This mechanism allows the mayors in the country to receive loans this year from privatization proceeds, registered with the Treasury, to an amount of 800 million lei. In March, when this regulation was adopted, the limit was set at 500 million lei. These funds can be used to ensure pre-financing and / or co-financing of projects financed by non-repayable external funds, including ineligible expenditure related to projects.
The government justifies its decision by responding to the request of the Romanian Association of Municipalities, led by Robert Negoita, and by stimulating the attractiveness of European funds for financing local infrastructure projects: sewers, schools, hospitals, roads.
Loans are provided at a fixed interest rate for the entire duration, calculated according to ROBOR at 3 months, communicated by the National Bank of Romania on the last working day of the month prior to the approval of the loan, increased by a margin, depending on the term of the loans. Interest rates are reduced by 0.5 percentage points compared to the March decision.

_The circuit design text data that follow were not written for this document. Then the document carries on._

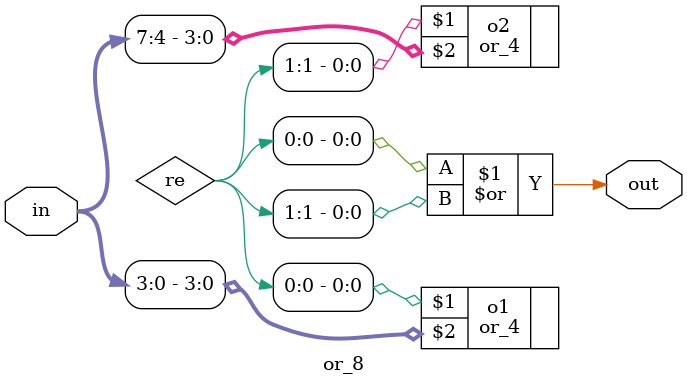
<source format=sv>
`timescale 1ns/10ps
module or_8 (out,in);
	input logic [7:0]in;
	output logic out;
	
	logic [1:0]re;
	
	or_4 o1(re[0],in[3:0]);
	or_4 o2(re[1],in[7:4]);
	or #50 o3(out,re[0],re[1]);

endmodule
</source>
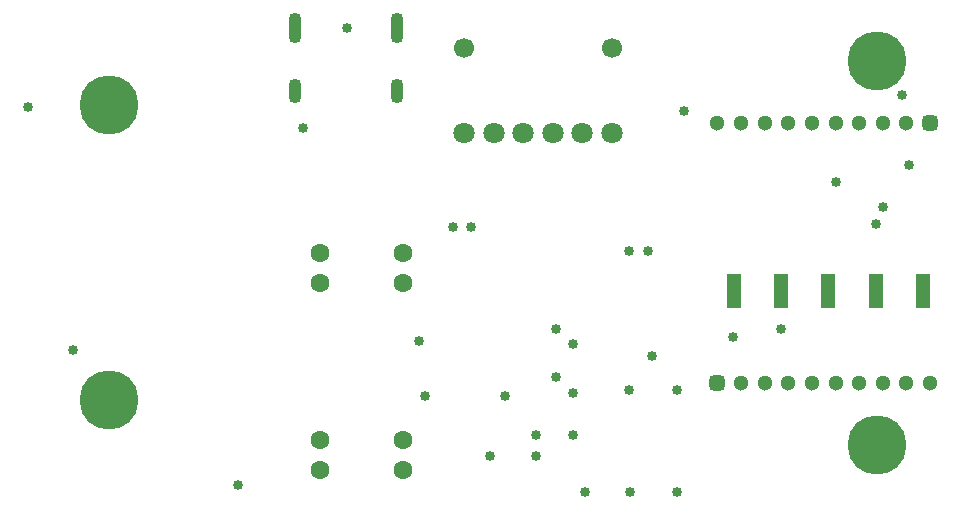
<source format=gbs>
G04*
G04 #@! TF.GenerationSoftware,Altium Limited,Altium Designer,24.1.2 (44)*
G04*
G04 Layer_Color=16711935*
%FSLAX44Y44*%
%MOMM*%
G71*
G04*
G04 #@! TF.SameCoordinates,9A0184B9-0745-4BA0-A63A-3E559F80E0CB*
G04*
G04*
G04 #@! TF.FilePolarity,Negative*
G04*
G01*
G75*
%ADD31O,1.1000X2.1000*%
%ADD32C,1.3000*%
G04:AMPARAMS|DCode=33|XSize=1.3mm|YSize=1.3mm|CornerRadius=0.325mm|HoleSize=0mm|Usage=FLASHONLY|Rotation=0.000|XOffset=0mm|YOffset=0mm|HoleType=Round|Shape=RoundedRectangle|*
%AMROUNDEDRECTD33*
21,1,1.3000,0.6500,0,0,0.0*
21,1,0.6500,1.3000,0,0,0.0*
1,1,0.6500,0.3250,-0.3250*
1,1,0.6500,-0.3250,-0.3250*
1,1,0.6500,-0.3250,0.3250*
1,1,0.6500,0.3250,0.3250*
%
%ADD33ROUNDEDRECTD33*%
%ADD34O,1.1000X2.6000*%
%ADD35C,1.6000*%
%ADD36C,5.0000*%
%ADD37C,1.7000*%
%ADD38C,1.8000*%
%ADD39C,0.8500*%
%ADD43R,1.2000X3.0000*%
G36*
X139506Y156204D02*
Y156461D01*
X139249D01*
Y156204D01*
X139506D01*
D02*
G37*
G36*
X217173Y289163D02*
X217430D01*
Y289420D01*
X217173D01*
Y289163D01*
D02*
G37*
D31*
X388600Y359550D02*
D03*
X302200D02*
D03*
D32*
X780000Y112000D02*
D03*
X760000D02*
D03*
X740000D02*
D03*
X720000D02*
D03*
X700000D02*
D03*
X680000D02*
D03*
X800000D02*
D03*
X820000D02*
D03*
X840000D02*
D03*
X720000Y332000D02*
D03*
X740000D02*
D03*
X760000D02*
D03*
X780000D02*
D03*
X800000D02*
D03*
X820000D02*
D03*
X700000D02*
D03*
X680000D02*
D03*
X660000D02*
D03*
D33*
Y112000D02*
D03*
X840000Y332000D02*
D03*
D34*
X302400Y413050D02*
D03*
X388800D02*
D03*
D35*
X393700Y38100D02*
D03*
Y63500D02*
D03*
X323850Y222250D02*
D03*
Y196850D02*
D03*
X393700D02*
D03*
Y222250D02*
D03*
X323850Y38100D02*
D03*
Y63500D02*
D03*
D36*
X795000Y385000D02*
D03*
X145000Y347500D02*
D03*
Y97500D02*
D03*
X795000Y60000D02*
D03*
D37*
X570500Y395880D02*
D03*
X445500D02*
D03*
D38*
Y324080D02*
D03*
X470500D02*
D03*
X495500D02*
D03*
X520500D02*
D03*
X545500D02*
D03*
X570500D02*
D03*
D39*
X585000Y106000D02*
D03*
X800000Y261000D02*
D03*
X632000Y342863D02*
D03*
X760000Y282000D02*
D03*
X407000Y148000D02*
D03*
X412000Y101000D02*
D03*
X506000Y50000D02*
D03*
X523000Y158000D02*
D03*
Y117000D02*
D03*
X605000Y135000D02*
D03*
X538000Y144863D02*
D03*
Y68000D02*
D03*
X506000D02*
D03*
X538000Y104000D02*
D03*
X673000Y151000D02*
D03*
X794000Y247000D02*
D03*
X346000Y413000D02*
D03*
X451750Y244000D02*
D03*
X436000D02*
D03*
X585250Y224000D02*
D03*
X601000D02*
D03*
X816000Y356000D02*
D03*
X480000Y101000D02*
D03*
X714000Y158000D02*
D03*
X822000Y297000D02*
D03*
X309000Y328000D02*
D03*
X586000Y20000D02*
D03*
X626000Y106000D02*
D03*
Y20000D02*
D03*
X547500D02*
D03*
X467500Y50000D02*
D03*
X254000Y25400D02*
D03*
X114300Y139700D02*
D03*
X76200Y345440D02*
D03*
D43*
X834000Y190000D02*
D03*
X714000D02*
D03*
X794000D02*
D03*
X674000D02*
D03*
X754000D02*
D03*
M02*

</source>
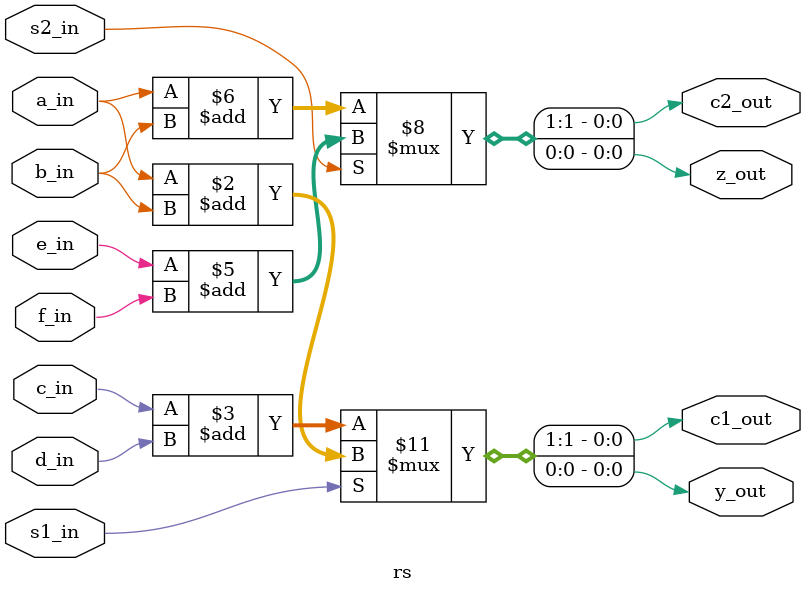
<source format=v>
module rs(a_in,b_in,c_in,d_in,e_in,f_in,s1_in,s2_in,c1_out,c2_out,y_out,z_out);
input a_in,b_in,c_in,d_in,e_in,f_in,s1_in,s2_in;
output reg y_out,z_out,c1_out,c2_out;
always@(a_in or b_in or c_in or d_in or s1_in) begin
//always@(s1_in) begin
	if(s1_in) {c1_out,y_out}=a_in+b_in;
	else {c1_out,y_out}=c_in+d_in;
end

always@(a_in or b_in or e_in or f_in or s2_in) begin
//always@(s2_in) begin
	if(s2_in) {c2_out,z_out}=e_in+f_in;
	else {c2_out,z_out}=a_in+b_in;
end
endmodule


</source>
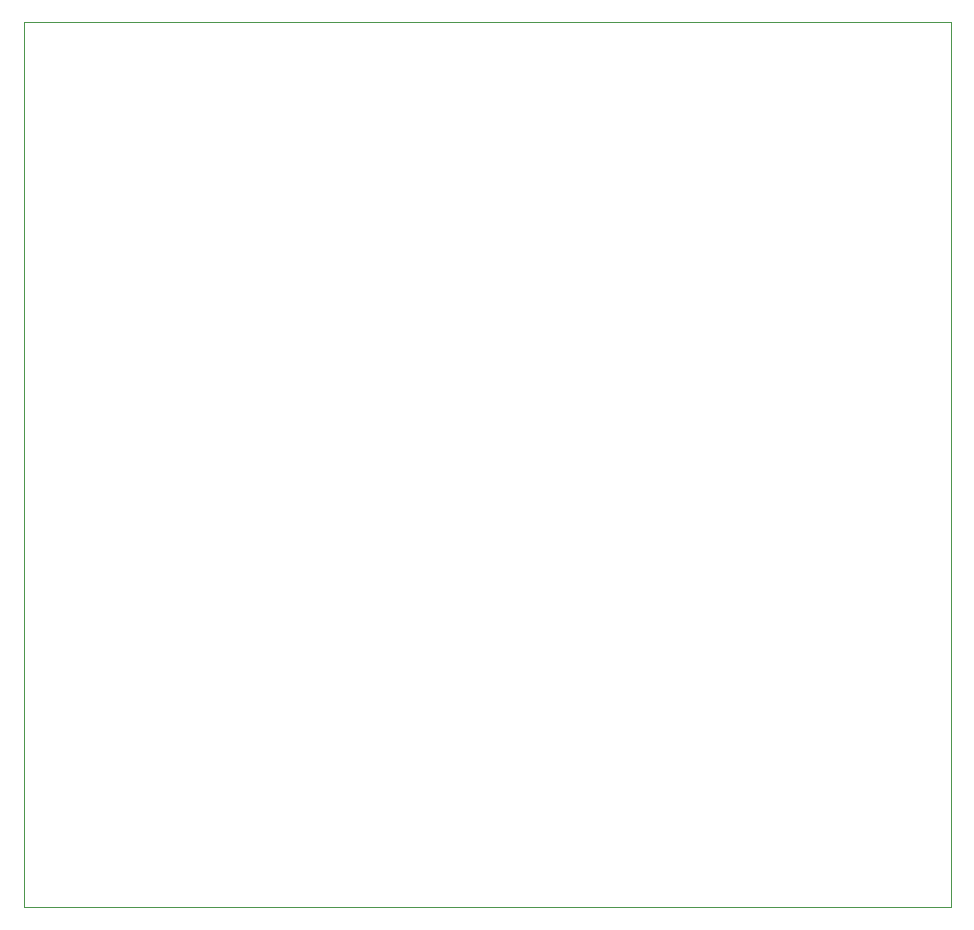
<source format=gbr>
%TF.GenerationSoftware,KiCad,Pcbnew,(6.0.7)*%
%TF.CreationDate,2023-04-05T20:56:44+02:00*%
%TF.ProjectId,rlc_meter,726c635f-6d65-4746-9572-2e6b69636164,rev?*%
%TF.SameCoordinates,Original*%
%TF.FileFunction,Profile,NP*%
%FSLAX46Y46*%
G04 Gerber Fmt 4.6, Leading zero omitted, Abs format (unit mm)*
G04 Created by KiCad (PCBNEW (6.0.7)) date 2023-04-05 20:56:44*
%MOMM*%
%LPD*%
G01*
G04 APERTURE LIST*
%TA.AperFunction,Profile*%
%ADD10C,0.100000*%
%TD*%
G04 APERTURE END LIST*
D10*
X94996000Y-92202000D02*
X173482000Y-92202000D01*
X173482000Y-92202000D02*
X173482000Y-167132000D01*
X173482000Y-167132000D02*
X94996000Y-167132000D01*
X94996000Y-167132000D02*
X94996000Y-92202000D01*
M02*

</source>
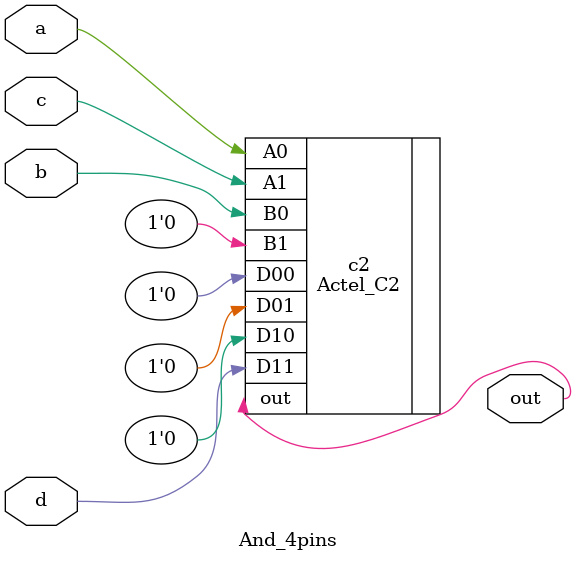
<source format=v>
module And_2pins(input a, b,
    output out
);

    Actel_C2 c2(.out(out),.D00(1'b0), .D01(1'b1), .D10(1'bz), .D11(1'bz), .A1(1'b0),.B1(1'b0),.A0(a),.B0(b) );

endmodule


module And_3pins (input a, b, c,
    output out
);
    Actel_C1 c1(.A0(1'b0), .A1(1'b0), .SA(1'b0), .B0(1'b0), .B1(c), .SB(b), .S0(a), .S1(1'b0), .F(out));

endmodule


module And_4pins (input a, b, c, d, 
    output out
);

    Actel_C2 c2 (.D00(1'b0), .D01(1'b0), .D10(1'b0), .D11(d), .A1(c), .B1(1'b0), .A0(a), .B0(b), .out(out));

endmodule
</source>
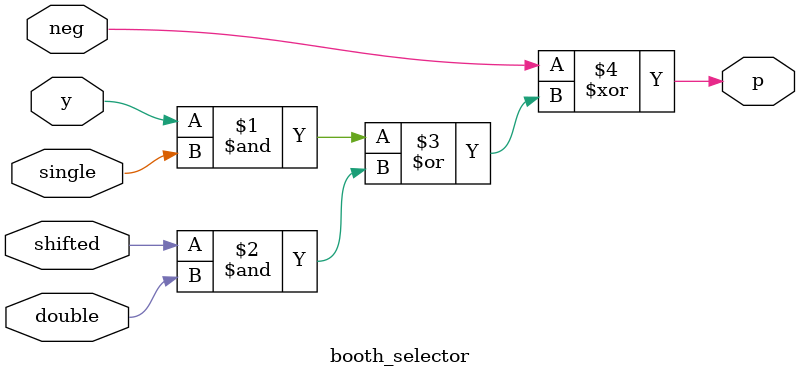
<source format=v>
module booth_selector (double, shifted, single, y, neg, p);

input double;

input shifted;

input single;

input y;

input neg;

output p;

assign  p = (neg ^ ((y & single) | (shifted & double)));

endmodule

</source>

The margin is set as follows:
- 1.5 percentage points for maturities up to and including 3 years;
- 2.0 percentage points for maturities between 3 and 5 years inclusive;
- 2.5 percentage points for maturities between 5 and 10 years inclusive;
- 3.0 percentage points for maturities between 10 and 20 years inclusive.
The repayment period is determined on the basis of the term of the loan, with the possibility of early, partial or full repayment. The reimbursement will take place in equal quarterly installments from the quarter following the grant. The interest is calculated monthly by applying the interest rate to the loan balance from the date of the loan and is paid quarterly, up to the cumulative amount. The deadline for submitting documents is November 29, 2018.
Town Houses can submit their documentation to the regional public finance directorates / County Public Finance Administrations, which are sent to the local loan authorization committee.
In addition, municipalities that their employees can not pay because they have increased their lows, but whose budget has a surplus, can use that money to cover the difference.